Pauls golfhole met gras eromheen, om te oefenen met putten, schiet al
aardig op. De fruitbomen doen het goed en de jonge poesjes worden elke
dag leuker om te zien. Paul heeft veel gereisd voor zijn werk en ik voor de
lol. We zijn allebei bezig met hardlopen. Ik mag meedoen aan het
Nationaal Kampioenschap, op de 25 kilometer in Grand Rapids, Michigan. Het gaat
hier dus allemaal goed en ik hoop dat jullie het ook goed maken.

Maar ik wil er op deze lentedag voor gaan zitten om iets uit te leggen.
Ik sta niet achter wat mijn land de afgelopen week gedaan heeft.

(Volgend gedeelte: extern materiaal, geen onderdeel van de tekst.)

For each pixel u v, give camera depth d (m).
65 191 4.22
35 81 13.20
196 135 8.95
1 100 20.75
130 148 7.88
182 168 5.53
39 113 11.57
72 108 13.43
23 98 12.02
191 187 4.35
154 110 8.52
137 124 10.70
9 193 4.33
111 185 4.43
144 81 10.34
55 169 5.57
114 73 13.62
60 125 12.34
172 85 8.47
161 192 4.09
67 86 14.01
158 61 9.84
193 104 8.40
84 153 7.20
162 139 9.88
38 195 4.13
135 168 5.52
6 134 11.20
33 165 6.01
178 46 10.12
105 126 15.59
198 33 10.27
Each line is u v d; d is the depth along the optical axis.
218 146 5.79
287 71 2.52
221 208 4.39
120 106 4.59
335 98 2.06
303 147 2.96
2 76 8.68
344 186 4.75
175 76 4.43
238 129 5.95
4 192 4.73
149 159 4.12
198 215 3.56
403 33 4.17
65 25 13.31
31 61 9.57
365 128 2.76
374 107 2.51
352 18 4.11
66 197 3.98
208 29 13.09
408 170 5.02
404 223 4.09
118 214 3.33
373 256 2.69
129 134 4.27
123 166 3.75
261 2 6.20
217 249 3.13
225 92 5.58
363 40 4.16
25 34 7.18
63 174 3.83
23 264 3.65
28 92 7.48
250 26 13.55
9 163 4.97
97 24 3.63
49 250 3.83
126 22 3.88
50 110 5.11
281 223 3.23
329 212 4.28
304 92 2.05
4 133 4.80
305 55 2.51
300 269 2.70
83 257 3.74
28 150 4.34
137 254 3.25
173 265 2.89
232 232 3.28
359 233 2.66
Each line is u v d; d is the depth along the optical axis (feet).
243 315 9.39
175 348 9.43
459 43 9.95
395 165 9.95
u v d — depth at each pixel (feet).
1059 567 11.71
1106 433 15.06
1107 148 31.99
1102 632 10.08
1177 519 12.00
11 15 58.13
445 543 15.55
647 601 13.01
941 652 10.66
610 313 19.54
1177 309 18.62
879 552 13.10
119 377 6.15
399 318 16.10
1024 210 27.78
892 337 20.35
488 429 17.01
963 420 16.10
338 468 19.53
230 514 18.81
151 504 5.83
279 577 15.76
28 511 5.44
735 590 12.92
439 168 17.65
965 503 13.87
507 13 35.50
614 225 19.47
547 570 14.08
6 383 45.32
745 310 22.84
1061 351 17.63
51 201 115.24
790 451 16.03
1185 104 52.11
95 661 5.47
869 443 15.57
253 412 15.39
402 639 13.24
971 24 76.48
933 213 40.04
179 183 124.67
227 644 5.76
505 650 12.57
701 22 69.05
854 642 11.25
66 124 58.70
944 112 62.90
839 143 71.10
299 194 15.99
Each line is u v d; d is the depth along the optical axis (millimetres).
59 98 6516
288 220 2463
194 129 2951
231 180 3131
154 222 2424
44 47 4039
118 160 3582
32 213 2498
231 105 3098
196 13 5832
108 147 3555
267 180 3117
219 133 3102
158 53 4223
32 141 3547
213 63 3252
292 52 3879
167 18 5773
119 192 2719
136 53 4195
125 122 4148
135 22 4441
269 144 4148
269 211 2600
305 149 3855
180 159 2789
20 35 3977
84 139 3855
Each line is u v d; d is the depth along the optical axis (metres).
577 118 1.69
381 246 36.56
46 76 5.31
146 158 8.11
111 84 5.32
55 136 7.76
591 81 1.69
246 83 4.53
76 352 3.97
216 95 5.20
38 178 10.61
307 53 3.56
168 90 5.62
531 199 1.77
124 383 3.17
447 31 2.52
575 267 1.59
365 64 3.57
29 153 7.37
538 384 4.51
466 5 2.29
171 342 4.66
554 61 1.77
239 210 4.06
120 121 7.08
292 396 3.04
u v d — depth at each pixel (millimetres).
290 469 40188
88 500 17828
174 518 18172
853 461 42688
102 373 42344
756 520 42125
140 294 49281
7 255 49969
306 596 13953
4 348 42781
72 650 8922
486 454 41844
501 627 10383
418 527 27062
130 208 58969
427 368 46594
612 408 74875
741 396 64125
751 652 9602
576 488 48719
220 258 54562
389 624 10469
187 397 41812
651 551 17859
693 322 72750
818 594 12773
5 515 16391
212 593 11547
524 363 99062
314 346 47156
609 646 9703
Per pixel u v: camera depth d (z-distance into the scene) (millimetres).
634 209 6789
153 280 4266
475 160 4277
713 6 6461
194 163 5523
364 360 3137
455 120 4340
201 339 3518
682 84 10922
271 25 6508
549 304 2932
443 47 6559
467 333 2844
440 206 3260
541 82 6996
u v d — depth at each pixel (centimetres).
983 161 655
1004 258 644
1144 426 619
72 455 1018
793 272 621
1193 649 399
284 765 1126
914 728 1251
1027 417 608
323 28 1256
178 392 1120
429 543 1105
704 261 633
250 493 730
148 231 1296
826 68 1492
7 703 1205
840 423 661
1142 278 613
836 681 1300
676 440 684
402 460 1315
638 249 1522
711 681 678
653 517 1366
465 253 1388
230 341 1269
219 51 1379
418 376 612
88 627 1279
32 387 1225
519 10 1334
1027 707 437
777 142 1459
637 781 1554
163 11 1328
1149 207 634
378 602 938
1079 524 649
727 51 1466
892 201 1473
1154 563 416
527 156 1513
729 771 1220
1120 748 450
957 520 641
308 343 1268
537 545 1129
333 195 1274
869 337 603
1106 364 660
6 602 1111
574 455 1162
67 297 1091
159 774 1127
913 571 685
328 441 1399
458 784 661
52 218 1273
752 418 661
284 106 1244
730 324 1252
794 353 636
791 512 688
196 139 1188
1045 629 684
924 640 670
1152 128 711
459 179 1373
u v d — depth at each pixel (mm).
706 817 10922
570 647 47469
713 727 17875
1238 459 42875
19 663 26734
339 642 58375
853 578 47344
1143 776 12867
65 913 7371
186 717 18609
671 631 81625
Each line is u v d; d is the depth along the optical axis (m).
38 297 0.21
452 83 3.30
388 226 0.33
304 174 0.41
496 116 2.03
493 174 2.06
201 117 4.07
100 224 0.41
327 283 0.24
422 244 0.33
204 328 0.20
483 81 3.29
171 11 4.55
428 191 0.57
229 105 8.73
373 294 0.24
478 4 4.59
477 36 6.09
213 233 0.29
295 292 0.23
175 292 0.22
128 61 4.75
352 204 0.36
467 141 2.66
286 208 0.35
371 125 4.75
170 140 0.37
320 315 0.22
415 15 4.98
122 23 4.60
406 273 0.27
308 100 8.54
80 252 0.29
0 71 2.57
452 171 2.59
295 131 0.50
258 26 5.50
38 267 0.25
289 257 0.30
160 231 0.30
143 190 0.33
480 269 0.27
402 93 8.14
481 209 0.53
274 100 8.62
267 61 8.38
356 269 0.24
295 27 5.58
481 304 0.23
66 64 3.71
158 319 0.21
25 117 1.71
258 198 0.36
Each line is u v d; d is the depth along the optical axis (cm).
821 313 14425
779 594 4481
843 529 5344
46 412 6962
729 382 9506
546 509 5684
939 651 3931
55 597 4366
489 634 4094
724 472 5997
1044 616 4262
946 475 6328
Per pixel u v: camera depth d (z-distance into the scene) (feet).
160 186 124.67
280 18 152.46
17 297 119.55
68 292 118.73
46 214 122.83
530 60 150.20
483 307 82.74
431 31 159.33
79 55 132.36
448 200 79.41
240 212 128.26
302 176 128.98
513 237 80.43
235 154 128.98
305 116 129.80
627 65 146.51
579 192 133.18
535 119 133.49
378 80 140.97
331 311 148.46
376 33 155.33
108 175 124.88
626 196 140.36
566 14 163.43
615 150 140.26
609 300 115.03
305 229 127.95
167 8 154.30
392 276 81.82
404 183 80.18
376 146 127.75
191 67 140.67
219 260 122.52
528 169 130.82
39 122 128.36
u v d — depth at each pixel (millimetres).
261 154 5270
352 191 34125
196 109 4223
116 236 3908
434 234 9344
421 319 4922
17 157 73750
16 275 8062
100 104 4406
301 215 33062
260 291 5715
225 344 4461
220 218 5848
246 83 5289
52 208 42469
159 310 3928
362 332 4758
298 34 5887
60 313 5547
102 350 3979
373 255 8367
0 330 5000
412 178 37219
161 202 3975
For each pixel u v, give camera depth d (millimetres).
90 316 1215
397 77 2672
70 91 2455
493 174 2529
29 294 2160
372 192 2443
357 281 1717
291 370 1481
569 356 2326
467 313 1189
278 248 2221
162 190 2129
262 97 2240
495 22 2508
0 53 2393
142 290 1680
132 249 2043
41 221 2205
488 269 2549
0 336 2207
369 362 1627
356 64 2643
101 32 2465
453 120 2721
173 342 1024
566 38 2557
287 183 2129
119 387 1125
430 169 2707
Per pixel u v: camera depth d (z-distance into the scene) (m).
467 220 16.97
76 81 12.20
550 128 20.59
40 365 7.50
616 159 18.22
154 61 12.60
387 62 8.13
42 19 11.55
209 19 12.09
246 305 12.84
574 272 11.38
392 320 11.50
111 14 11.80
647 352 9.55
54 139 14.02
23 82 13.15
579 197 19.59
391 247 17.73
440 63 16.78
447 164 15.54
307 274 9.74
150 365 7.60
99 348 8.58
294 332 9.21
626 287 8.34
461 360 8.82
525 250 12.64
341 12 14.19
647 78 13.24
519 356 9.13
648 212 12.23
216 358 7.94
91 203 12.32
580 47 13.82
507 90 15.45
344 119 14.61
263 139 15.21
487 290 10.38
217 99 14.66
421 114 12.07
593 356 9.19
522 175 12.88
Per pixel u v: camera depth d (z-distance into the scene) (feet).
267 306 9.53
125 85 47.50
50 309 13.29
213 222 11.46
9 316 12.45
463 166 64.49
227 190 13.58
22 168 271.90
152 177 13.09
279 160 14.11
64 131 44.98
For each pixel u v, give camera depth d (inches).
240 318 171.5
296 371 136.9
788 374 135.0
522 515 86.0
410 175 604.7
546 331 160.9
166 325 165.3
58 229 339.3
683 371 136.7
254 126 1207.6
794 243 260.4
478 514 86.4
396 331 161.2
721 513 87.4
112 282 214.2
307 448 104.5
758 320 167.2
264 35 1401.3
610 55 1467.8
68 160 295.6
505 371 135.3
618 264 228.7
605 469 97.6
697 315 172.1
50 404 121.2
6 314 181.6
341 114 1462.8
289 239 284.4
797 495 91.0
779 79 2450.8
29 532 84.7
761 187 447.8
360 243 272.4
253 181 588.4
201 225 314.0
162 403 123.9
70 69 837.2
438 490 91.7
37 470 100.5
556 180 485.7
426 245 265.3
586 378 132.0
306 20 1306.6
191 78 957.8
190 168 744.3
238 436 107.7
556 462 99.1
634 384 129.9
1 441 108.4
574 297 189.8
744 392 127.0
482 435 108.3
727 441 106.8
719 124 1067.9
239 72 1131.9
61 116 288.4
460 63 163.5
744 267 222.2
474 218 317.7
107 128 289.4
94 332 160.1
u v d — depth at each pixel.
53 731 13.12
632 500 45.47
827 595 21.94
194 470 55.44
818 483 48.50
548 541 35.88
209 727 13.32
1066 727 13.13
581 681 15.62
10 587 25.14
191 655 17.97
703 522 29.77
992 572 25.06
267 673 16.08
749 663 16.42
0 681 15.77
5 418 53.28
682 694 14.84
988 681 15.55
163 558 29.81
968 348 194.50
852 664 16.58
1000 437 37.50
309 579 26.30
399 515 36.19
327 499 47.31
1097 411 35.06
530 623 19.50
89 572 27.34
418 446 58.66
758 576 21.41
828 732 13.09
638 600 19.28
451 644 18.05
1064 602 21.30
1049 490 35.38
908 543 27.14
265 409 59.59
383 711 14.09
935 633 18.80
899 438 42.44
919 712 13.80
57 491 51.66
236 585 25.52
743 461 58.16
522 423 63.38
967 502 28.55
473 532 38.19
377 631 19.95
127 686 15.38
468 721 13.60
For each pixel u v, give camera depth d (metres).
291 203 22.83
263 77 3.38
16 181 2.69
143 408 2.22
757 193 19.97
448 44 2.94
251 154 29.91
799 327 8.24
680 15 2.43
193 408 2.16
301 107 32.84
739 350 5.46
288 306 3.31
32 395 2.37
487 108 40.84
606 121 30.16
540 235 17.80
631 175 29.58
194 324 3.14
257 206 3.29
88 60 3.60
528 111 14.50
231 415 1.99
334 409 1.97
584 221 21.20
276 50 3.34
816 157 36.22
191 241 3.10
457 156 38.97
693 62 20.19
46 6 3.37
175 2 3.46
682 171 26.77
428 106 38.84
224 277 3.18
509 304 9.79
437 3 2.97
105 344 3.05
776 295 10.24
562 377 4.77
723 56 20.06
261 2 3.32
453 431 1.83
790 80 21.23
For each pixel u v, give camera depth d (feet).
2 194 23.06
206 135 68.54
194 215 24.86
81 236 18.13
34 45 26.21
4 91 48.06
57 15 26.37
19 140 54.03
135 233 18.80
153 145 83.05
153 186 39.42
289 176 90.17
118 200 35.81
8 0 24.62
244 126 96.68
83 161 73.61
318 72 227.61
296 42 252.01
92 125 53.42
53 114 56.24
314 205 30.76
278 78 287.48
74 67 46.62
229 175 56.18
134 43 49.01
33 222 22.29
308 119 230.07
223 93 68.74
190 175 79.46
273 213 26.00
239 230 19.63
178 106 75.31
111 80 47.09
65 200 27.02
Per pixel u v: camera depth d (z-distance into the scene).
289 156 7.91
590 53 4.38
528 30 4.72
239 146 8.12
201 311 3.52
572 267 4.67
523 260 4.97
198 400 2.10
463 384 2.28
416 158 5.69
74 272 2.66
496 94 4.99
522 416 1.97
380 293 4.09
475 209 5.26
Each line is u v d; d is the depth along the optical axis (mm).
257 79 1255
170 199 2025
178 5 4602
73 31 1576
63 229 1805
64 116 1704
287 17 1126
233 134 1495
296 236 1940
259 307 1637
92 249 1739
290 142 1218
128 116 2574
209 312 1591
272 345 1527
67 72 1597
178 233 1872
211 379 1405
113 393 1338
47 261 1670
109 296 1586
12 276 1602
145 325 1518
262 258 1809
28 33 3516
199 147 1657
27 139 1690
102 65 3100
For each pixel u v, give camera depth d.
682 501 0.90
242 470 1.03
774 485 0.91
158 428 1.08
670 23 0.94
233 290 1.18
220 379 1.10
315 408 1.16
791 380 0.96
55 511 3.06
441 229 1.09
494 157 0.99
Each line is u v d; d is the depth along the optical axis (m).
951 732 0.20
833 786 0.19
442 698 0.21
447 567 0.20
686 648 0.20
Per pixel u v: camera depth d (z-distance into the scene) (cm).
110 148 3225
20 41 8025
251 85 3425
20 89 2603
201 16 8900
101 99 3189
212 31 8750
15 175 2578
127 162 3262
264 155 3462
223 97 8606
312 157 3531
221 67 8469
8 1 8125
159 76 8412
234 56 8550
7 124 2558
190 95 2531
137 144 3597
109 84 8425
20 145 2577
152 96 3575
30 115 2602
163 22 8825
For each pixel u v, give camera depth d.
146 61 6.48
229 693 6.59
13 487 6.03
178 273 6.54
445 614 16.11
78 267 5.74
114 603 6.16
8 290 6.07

Het gaat
me aan het hart en het maakt me beschaamd. Het gaat er niet om dat ik niet
achter onze troepen sta. Ik wil niet dat zij - of anderen - sterven in
het gevecht. Maar ik wil ook niet dat zij anderen doodmaken en mooie
gebouwen, steden en platteland kapotmaken. En dat is wat er gebeurt in een oorlog.

Als wij kanonnen, bommen, raketten en tanks inzetten, dan gaan er mensen
dood, worden gebouwen verwoest, branden steden, worden hele stukken land
verwoest. Dat is oorlog. En ik sta er niet achter.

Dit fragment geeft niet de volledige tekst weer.